Reproduce the text of all the items with "Zum Warenkorb" changed to "In den Warenkorb" and everything else left as it is. Leave the pictures out.

[[ MATERIAL SHOWN open ]]

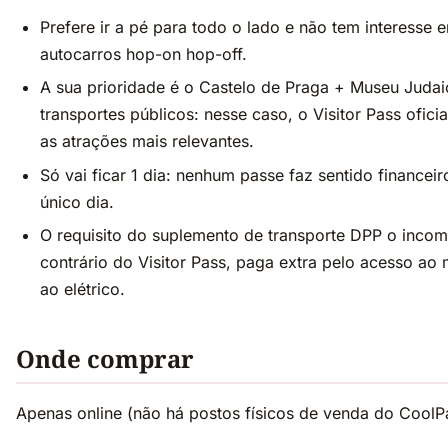
Prefere ir a pé para todo o lado e não tem interesse 
autocarros hop-on hop-off.
A sua prioridade é o Castelo de Praga + Museu Judai
transportes públicos: nesse caso, o Visitor Pass ofici
as atrações mais relevantes.
Só vai ficar 1 dia: nenhum passe faz sentido financei
único dia.
O requisito do suplemento de transporte DPP o inco
contrário do Visitor Pass, paga extra pelo acesso ao 
ao elétrico.
Onde comprar
Apenas online (não há postos físicos de venda do CoolP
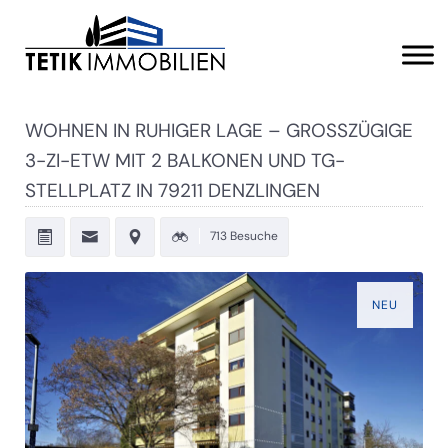
WOHNEN IN RUHIGER LAGE – GROSSZÜGIGE 3
-ZI-ETW MIT 2 BALKONEN UND TG-S
TELLPLATZ IN 79211 DENZLINGEN
713 Besuche
NEU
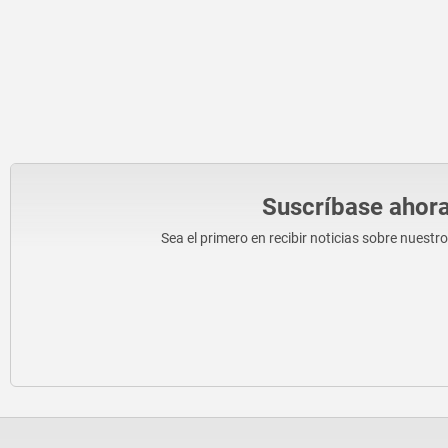
Suscríbase ahora
Sea el primero en recibir noticias sobre nuestr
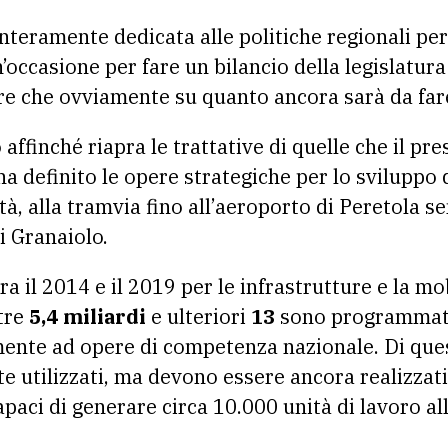
nteramente dedicata alle politiche regionali per 
’occasione per fare un bilancio della legislatur
tre che ovviamente su quanto ancora sarà da far
affinché riapra le trattative di quelle che il pr
a definito le opere strategiche per lo sviluppo d
ità, alla tramvia fino all’aeroporto di Peretola s
i Granaiolo.
a il 2014 e il 2019 per le infrastrutture e la mo
tre
5,4 miliardi
e ulteriori
13
sono programmati 
amente ad opere di competenza nazionale. Di ques
te utilizzati, ma devono essere ancora realizzati
capaci di generare circa 10.000 unità di lavoro al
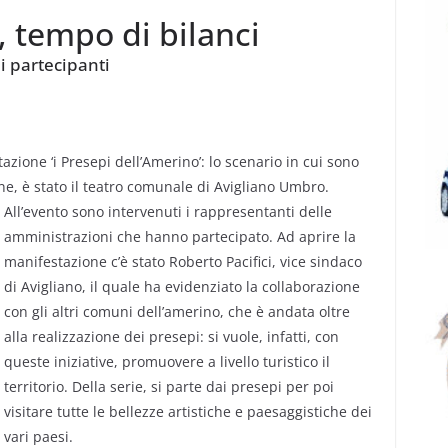
, tempo di bilanci
ai partecipanti
zione ‘i Presepi dell’Amerino’: lo scenario in cui sono
ne, è stato il teatro comunale di Avigliano Umbro.
All’evento sono intervenuti i rappresentanti delle
amministrazioni che hanno partecipato. Ad aprire la
manifestazione c’è stato Roberto Pacifici, vice sindaco
di Avigliano, il quale ha evidenziato la collaborazione
con gli altri comuni dell’amerino, che è andata oltre
alla realizzazione dei presepi: si vuole, infatti, con
queste iniziative, promuovere a livello turistico il
territorio. Della serie, si parte dai presepi per poi
visitare tutte le bellezze artistiche e paesaggistiche dei
vari paesi.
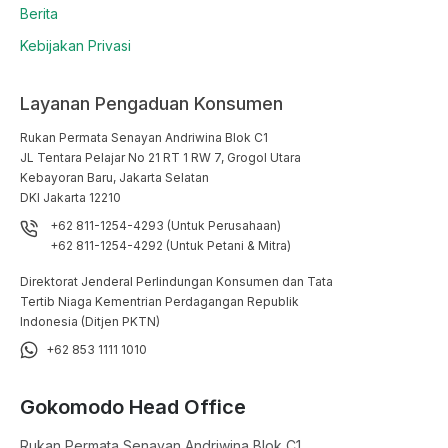
Berita
Kebijakan Privasi
Layanan Pengaduan Konsumen
Rukan Permata Senayan Andriwina Blok C1

JL Tentara Pelajar No 21 RT 1 RW 7, Grogol Utara

Kebayoran Baru, Jakarta Selatan

DKI Jakarta 12210
+62 811-1254-4293 (Untuk Perusahaan)
+62 811-1254-4292 (Untuk Petani & Mitra)
Direktorat Jenderal Perlindungan Konsumen dan Tata
Tertib Niaga Kementrian Perdagangan Republik
Indonesia (Ditjen PKTN)
+62 853 1111 1010
Gokomodo Head Office
Rukan Permata Senayan Andriwina Blok C1
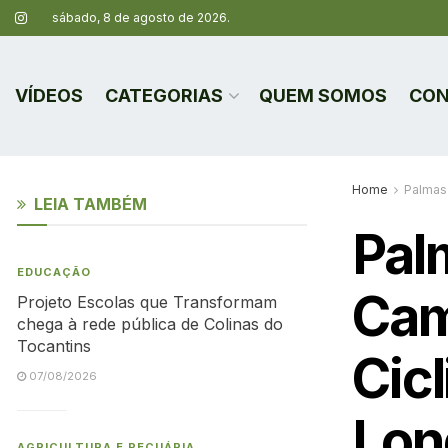
sábado, 8 de agosto de 2026.
VÍDEOS
CATEGORIAS
QUEM SOMOS
CON
Home
Palmas
LEIA TAMBÉM
Pal
EDUCAÇÃO
Cam
Projeto Escolas que Transformam
chega à rede pública de Colinas do
Tocantins
Cic
07/08/2026
Lon
AGRICULTURA E PECUÁRIA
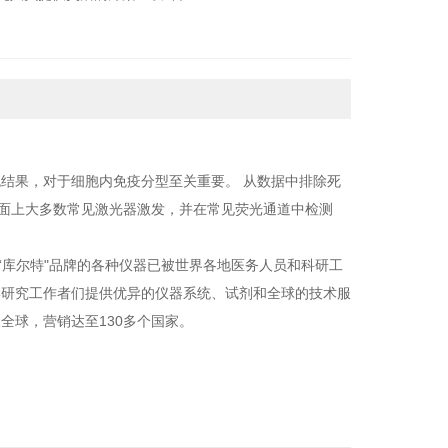
结果，对于细胞内免疫分型至关重要。 从数据中排除死
由市面上大多数常见激光器激发，并在常见荧光通道中检测
“库尔特"品牌的各种仪器已被世界各地医务人员和科研工
学研究工作者们提供优异的仪器系统、试剂和全球的技术服
全球，营销达至130多个国家。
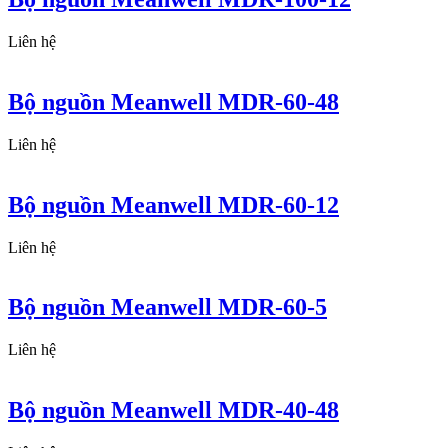
Liên hệ
Bộ nguồn Meanwell MDR-60-48
Liên hệ
Bộ nguồn Meanwell MDR-60-12
Liên hệ
Bộ nguồn Meanwell MDR-60-5
Liên hệ
Bộ nguồn Meanwell MDR-40-48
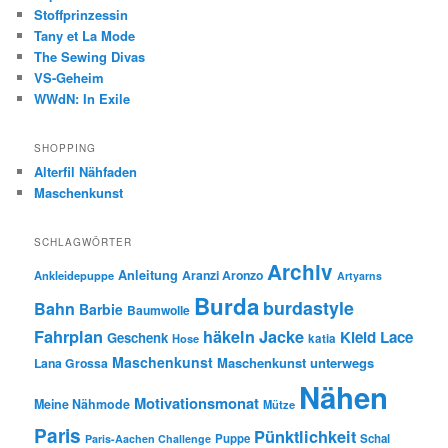
Stoffprinzessin
Tany et La Mode
The Sewing Divas
VS-Geheim
WWdN: In Exile
SHOPPING
Alterfil Nähfaden
Maschenkunst
SCHLAGWÖRTER
Archiv
Anleitung
Aranzi Aronzo
Ankleidepuppe
Artyarns
Burda
burdastyle
Bahn
Barbie
Baumwolle
Fahrplan
häkeln
Jacke
Kleid
Lace
Geschenk
Hose
katia
Maschenkunst
Maschenkunst unterwegs
Lana Grossa
Nähen
Motivationsmonat
Meine Nähmode
Mütze
Paris
Pünktlichkeit
Puppe
Schal
Paris-Aachen Challenge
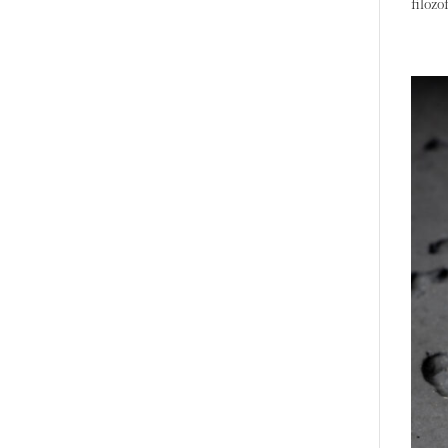
filozo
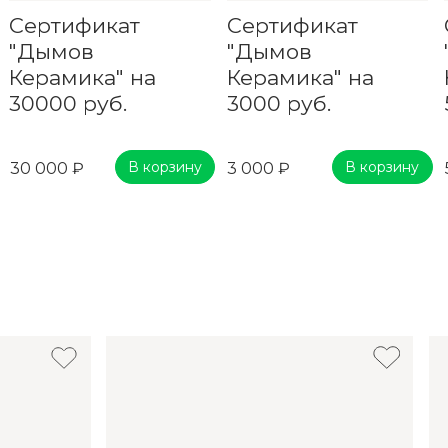
Сертификат
Сертификат
"Дымов
"Дымов
Керамика" на
Керамика" на
30000 руб.
3000 руб.
В корзину
В корзину
30 000 ₽
3 000 ₽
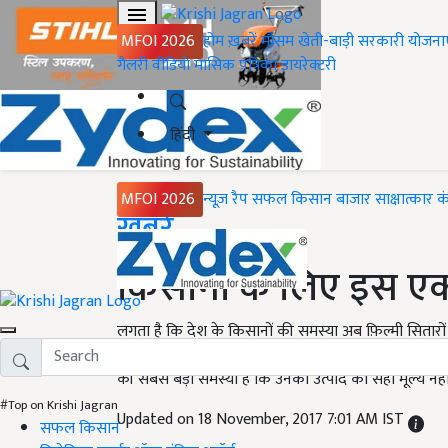
MFOI 2026
होम
ख़बरें
मौसम
खेती-बाड़ी
सरकारी योजना
गैलरी
वीडियो
मासिक पत्रिका
डायरेक्टरी
हिंदी
MFOI 2026
न्यूज़ रैप
सफल किसान
बाजार
साक्षात्कार
क
Home
ख़बरें
किसानों के लिए इस एक्
लगता है कि देश के किसानों की समस्या अब फ़िल्मी सितारो
लिए कुछ ने कुछ कर रहे हैं. कभी अक्षय कुमार तो नाना पाटेक
की सबसे बड़ी समस्या है कि उनको उत्पाद का सही मूल्य नहीं
#Top on Krishi Jagran
Updated on 18 November, 2017 7:01 AM IST
सफल किसान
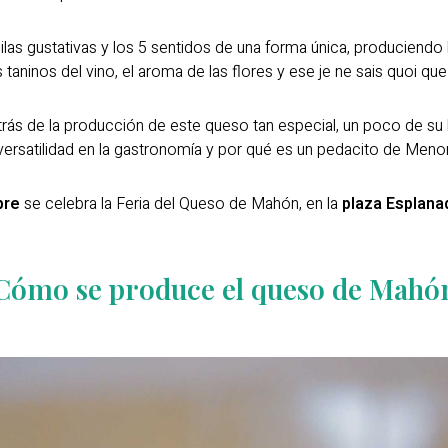
ilas gustativas y los 5 sentidos de una forma única, produciend
taninos del vino, el aroma de las flores y ese je ne sais quoi qu
ás de la producción de este queso tan especial, un poco de su h
satilidad en la gastronomía y por qué es un pedacito de Menorc
bre
se celebra la Feria del Queso de Mahón, en la
plaza Esplana
Cómo se produce el queso de Mahó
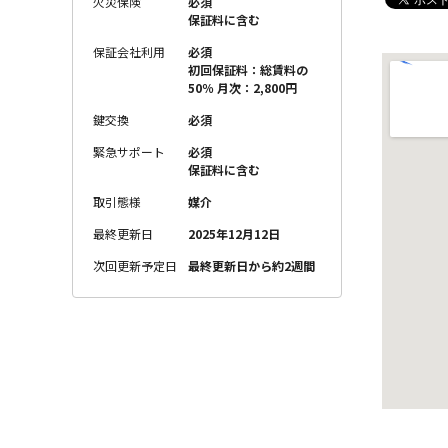
火災保険
必須
保証料に含む
保証会社利用
必須
初回保証料：総賃料の
50％ 月次：2,800円
鍵交換
必須
緊急サポート
必須
保証料に含む
取引態様
媒介
最終更新日
2025年12月12日
次回更新予定日
最終更新日から約2週間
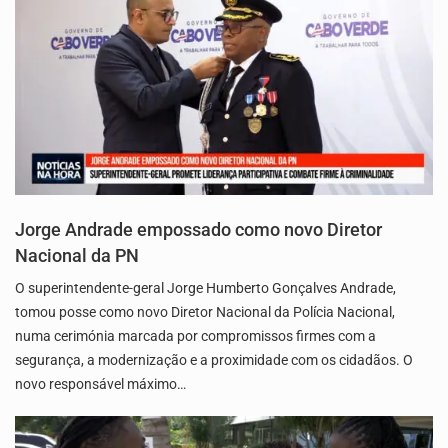
Jorge Andrade empossado como novo Diretor
Nacional da PN
O superintendente-geral Jorge Humberto Gonçalves Andrade,
tomou posse como novo Diretor Nacional da Polícia Nacional,
numa cerimónia marcada por compromissos firmes com a
segurança, a modernização e a proximidade com os cidadãos. O
novo responsável máximo…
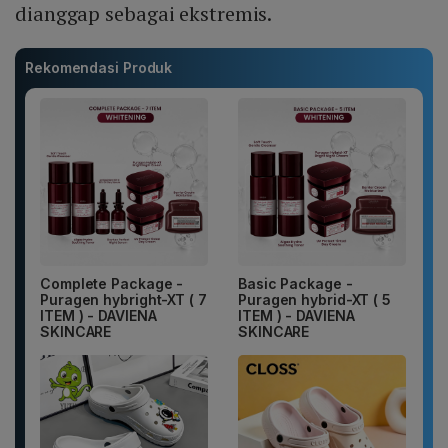
dianggap sebagai ekstremis.
Rekomendasi Produk
Complete Package -
Basic Package -
Puragen hybright-XT ( 7
Puragen hybrid-XT ( 5
ITEM ) - DAVIENA
ITEM ) - DAVIENA
SKINCARE
SKINCARE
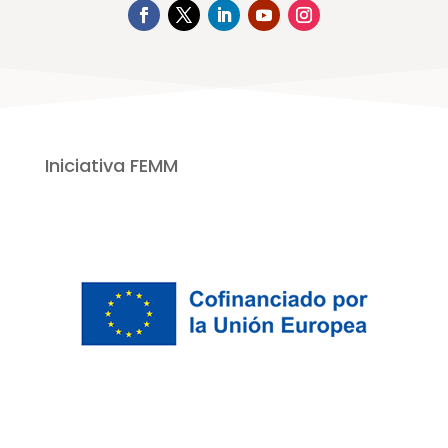
Iniciativa FEMM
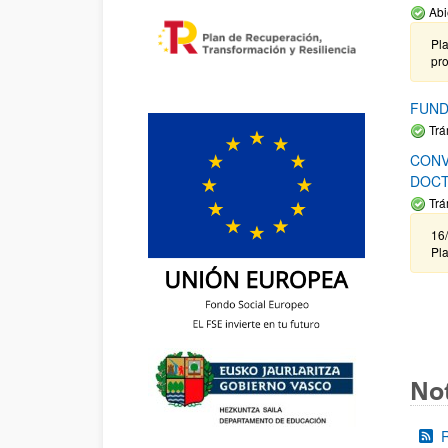
Abi
Pla
pr
FUND
Trá
CONV
DOCT
Trá
16/
Pla
Not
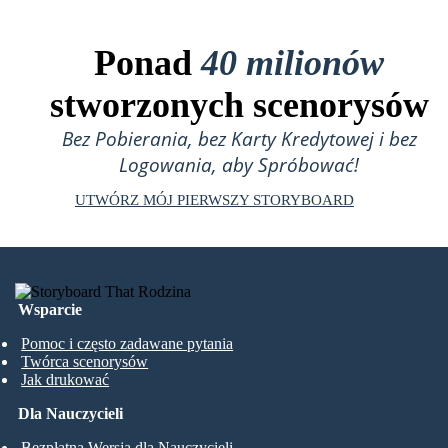
Ponad
40 milionów
stworzonych scenorysów
Bez Pobierania, bez Karty Kredytowej i bez
Logowania, aby Spróbować!
UTWÓRZ MÓJ PIERWSZY STORYBOARD
Wsparcie
Pomoc i często zadawane pytania
Twórca scenorysów
Jak drukować
Dla Nauczycieli
Bezpłatna Wersja dla Nauczycieli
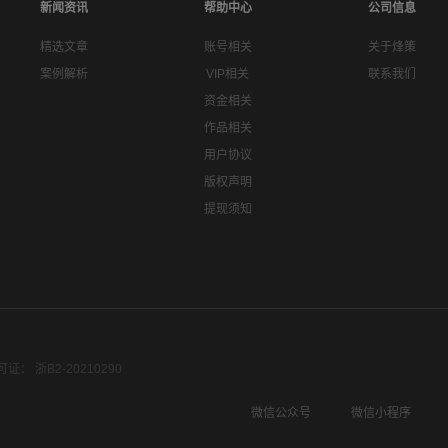
新闻资讯
帮助中心
公司信息
精选文章
账号相关
关于烽策
案例解析
VIP相关
联系我们
资金相关
作品相关
用户协议
版权声明
提现须知
： 浙B2-20210290
微信公众号
微信小程序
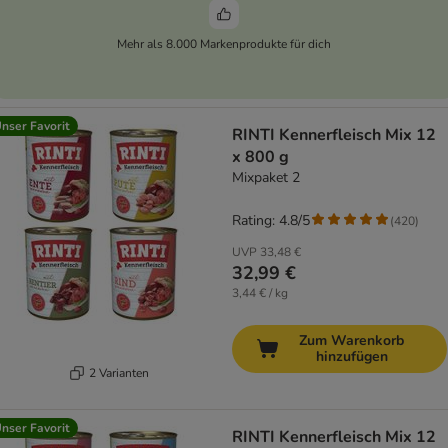
Mehr als 8.000 Markenprodukte für dich
nser Favorit
RINTI Kennerfleisch Mix 12
x 800 g
Mixpaket 2
Rating: 4.8/5
(
420
)
UVP
33,48 €
32,99 €
3,44 € / kg
Zum Warenkorb
hinzufügen
2 Varianten
nser Favorit
RINTI Kennerfleisch Mix 12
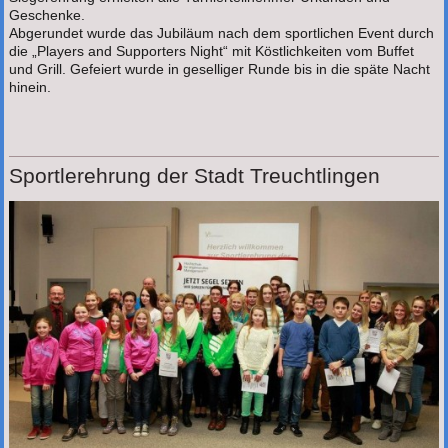
Geschenke.
Abgerundet wurde das Jubiläum nach dem sportlichen Event durch
die „Players and Supporters Night“ mit Köstlichkeiten vom Buffet
und Grill. Gefeiert wurde in geselliger Runde bis in die späte Nacht
hinein.
Sportlerehrung der Stadt Treuchtlingen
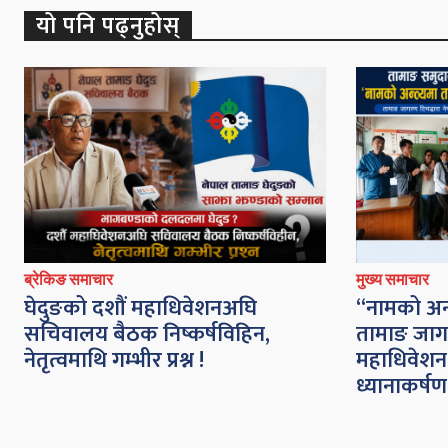
यो पनि पढ्नुहोस्
ब्रेकिङ समाचार
मुख्य समाचार
घेदुङको दशौं महाधिवेशनअघि
“नामको अन्त
सचिवालय बैठक निष्कर्षविहिन,
तामाङ जागर
नेतृत्वमाथि गम्भीर प्रश्न !
महाधिवेश
ध्यानाकर्षण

[[ MATERIAL SHOWN closed ]]

**SOLUTION BELOW:**
Prefere ir a pé para todo o lado e não tem interesse 
autocarros hop-on hop-off.
A sua prioridade é o Castelo de Praga + Museu Judai
transportes públicos: nesse caso, o Visitor Pass ofici
as atrações mais relevantes.
Só vai ficar 1 dia: nenhum passe faz sentido financei
único dia.
O requisito do suplemento de transporte DPP o inco
contrário do Visitor Pass, paga extra pelo acesso ao 
ao elétrico.
Onde comprar
Apenas online (não há postos físicos de venda do CoolP
WOHNEN IN RUHIGER LAGE – GROSSZÜGIGE 3
-ZI-ETW MIT 2 BALKONEN UND TG-S
TELLPLATZ IN 79211 DENZLINGEN
713 Besuche
NEU
Suscríbase ahora
Sea el primero en recibir noticias sobre nuestr
nteramente dedicata alle politiche regionali per 
’occasione per fare un bilancio della legislatur
tre che ovviamente su quanto ancora sarà da far
affinché riapra le trattative di quelle che il pr
a definito le opere strategiche per lo sviluppo d
ità, alla tramvia fino all’aeroporto di Peretola s
i Granaiolo.
a il 2014 e il 2019 per le infrastrutture e la mo
tre
5,4 miliardi
e ulteriori
13
sono programmati 
amente ad opere di competenza nazionale. Di ques
te utilizzati, ma devono essere ancora realizzati
capaci di generare circa 10.000 unità di lavoro al
, tempo di bilanci
ai partecipanti
zione ‘i Presepi dell’Amerino’: lo scenario in cui sono
ne, è stato il teatro comunale di Avigliano Umbro.
All’evento sono intervenuti i rappresentanti delle
amministrazioni che hanno partecipato. Ad aprire la
manifestazione c’è stato Roberto Pacifici, vice sindaco
di Avigliano, il quale ha evidenziato la collaborazione
con gli altri comuni dell’amerino, che è andata oltre
alla realizzazione dei presepi: si vuole, infatti, con
queste iniziative, promuovere a livello turistico il
territorio. Della serie, si parte dai presepi per poi
visitare tutte le bellezze artistiche e paesaggistiche dei
vari paesi.
Berita
Kebijakan Privasi
Layanan Pengaduan Konsumen
Rukan Permata Senayan Andriwina Blok C1

JL Tentara Pelajar No 21 RT 1 RW 7, Grogol Utara

Kebayoran Baru, Jakarta Selatan

DKI Jakarta 12210
+62 811-1254-4293 (Untuk Perusahaan)
+62 811-1254-4292 (Untuk Petani & Mitra)
Direktorat Jenderal Perlindungan Konsumen dan Tata
Tertib Niaga Kementrian Perdagangan Republik
Indonesia (Ditjen PKTN)
+62 853 1111 1010
Gokomodo Head Office
Rukan Permata Senayan Andriwina Blok C1
sábado, 8 de agosto de 2026.
VÍDEOS
CATEGORIAS
QUEM SOMOS
CON
Home
Palmas
LEIA TAMBÉM
Pal
EDUCAÇÃO
Cam
Projeto Escolas que Transformam
chega à rede pública de Colinas do
Tocantins
Cic
07/08/2026
Lon
AGRICULTURA E PECUÁRIA
结果，对于细胞内免疫分型至关重要。 从数据中排除死
由市面上大多数常见激光器激发，并在常见荧光通道中检测
“库尔特"品牌的各种仪器已被世界各地医务人员和科研工
学研究工作者们提供优异的仪器系统、试剂和全球的技术服
全球，营销达至130多个国家。
Liên hệ
Bộ nguồn Meanwell MDR-60-48
Liên hệ
Bộ nguồn Meanwell MDR-60-12
Liên hệ
Bộ nguồn Meanwell MDR-60-5
Liên hệ
Bộ nguồn Meanwell MDR-40-48
Stoffprinzessin
Tany et La Mode
The Sewing Divas
VS-Geheim
WWdN: In Exile
SHOPPING
Alterfil Nähfaden
Maschenkunst
SCHLAGWÖRTER
Archiv
Anleitung
Aranzi Aronzo
Ankleidepuppe
Artyarns
Burda
burdastyle
Bahn
Barbie
Baumwolle
Fahrplan
häkeln
Jacke
Kleid
Lace
Geschenk
Hose
katia
Maschenkunst
Maschenkunst unterwegs
Lana Grossa
Nähen
Motivationsmonat
Meine Nähmode
Mütze
Paris
Pünktlichkeit
Puppe
Schal
Paris-Aachen Challenge
filozo
Сертификат
Сертификат
"Дымов
"Дымов
Керамика" на
Керамика" на
30000 руб.
3000 руб.
В корзину
В корзину
30 000 ₽
3 000 ₽
MFOI 2026
होम
ख़बरें
मौसम
खेती-बाड़ी
सरकारी योजना
गैलरी
वीडियो
मासिक पत्रिका
डायरेक्टरी
हिंदी
MFOI 2026
न्यूज़ रैप
सफल किसान
बाजार
साक्षात्कार
क
Home
ख़बरें
किसानों के लिए इस एक्
लगता है कि देश के किसानों की समस्या अब फ़िल्मी सितारो
लिए कुछ ने कुछ कर रहे हैं. कभी अक्षय कुमार तो नाना पाटेक
की सबसे बड़ी समस्या है कि उनको उत्पाद का सही मूल्य नहीं
#Top on Krishi Jagran
Updated on 18 November, 2017 7:01 AM IST
सफल किसान
ilas gustativas y los 5 sentidos de una forma única, produciend
taninos del vino, el aroma de las flores y ese je ne sais quoi qu
ás de la producción de este queso tan especial, un poco de su h
satilidad en la gastronomía y por qué es un pedacito de Menorc
bre
se celebra la Feria del Queso de Mahón, en la
plaza Esplana
Cómo se produce el queso de Mahó
火災保険
必須
保証料に含む
保証会社利用
必須
初回保証料：総賃料の
50％ 月次：2,800円
鍵交換
必須
緊急サポート
必須
保証料に含む
取引態様
媒介
最終更新日
2025年12月12日
次回更新予定日
最終更新日から約2週間
Jorge Andrade empossado como novo Diretor
Nacional da PN
O superintendente-geral Jorge Humberto Gonçalves Andrade,
tomou posse como novo Diretor Nacional da Polícia Nacional,
numa cerimónia marcada por compromissos firmes com a
segurança, a modernização e a proximidade com os cidadãos. O
novo responsável máximo…
dianggap sebagai ekstremis.
Rekomendasi Produk
Complete Package -
Basic Package -
Puragen hybright-XT ( 7
Puragen hybrid-XT ( 5
ITEM ) - DAVIENA
ITEM ) - DAVIENA
SKINCARE
SKINCARE
Iniciativa FEMM
Abi
Pla
pr
FUND
Trá
CONV
DOCT
Trá
16/
Pla
Not
Ponad
40 milionów
stworzonych scenorysów
Bez Pobierania, bez Karty Kredytowej i bez
Logowania, aby Spróbować!
UTWÓRZ MÓJ PIERWSZY STORYBOARD
Wsparcie
Pomoc i często zadawane pytania
Twórca scenorysów
Jak drukować
Dla Nauczycieli
Bezpłatna Wersja dla Nauczycieli
新闻资讯
帮助中心
公司信息
精选文章
账号相关
关于烽策
案例解析
VIP相关
联系我们
资金相关
作品相关
用户协议
版权声明
提现须知
： 浙B2-20210290
微信公众号
微信小程序
Mehr als 8.000 Markenprodukte für dich
nser Favorit
RINTI Kennerfleisch Mix 12
x 800 g
Mixpaket 2
Rating: 4.8/5
(
420
)
UVP
33,48 €
32,99 €
3,44 € / kg
In den Warenkorb
hinzufügen
2 Varianten
nser Favorit
RINTI Kennerfleisch Mix 12
Geschenke.
Abgerundet wurde das Jubiläum nach dem sportlichen Event durch
die „Players and Supporters Night“ mit Köstlichkeiten vom Buffet
und Grill. Gefeiert wurde in geselliger Runde bis in die späte Nacht
hinein.
Sportlerehrung der Stadt Treuchtlingen
यो पनि पढ्नुहोस्
ब्रेकिङ समाचार
मुख्य समाचार
घेदुङको दशौं महाधिवेशनअघि
“नामको अन्त
सचिवालय बैठक निष्कर्षविहिन,
तामाङ जागर
नेतृत्वमाथि गम्भीर प्रश्न !
महाधिवेश
ध्यानाकर्षण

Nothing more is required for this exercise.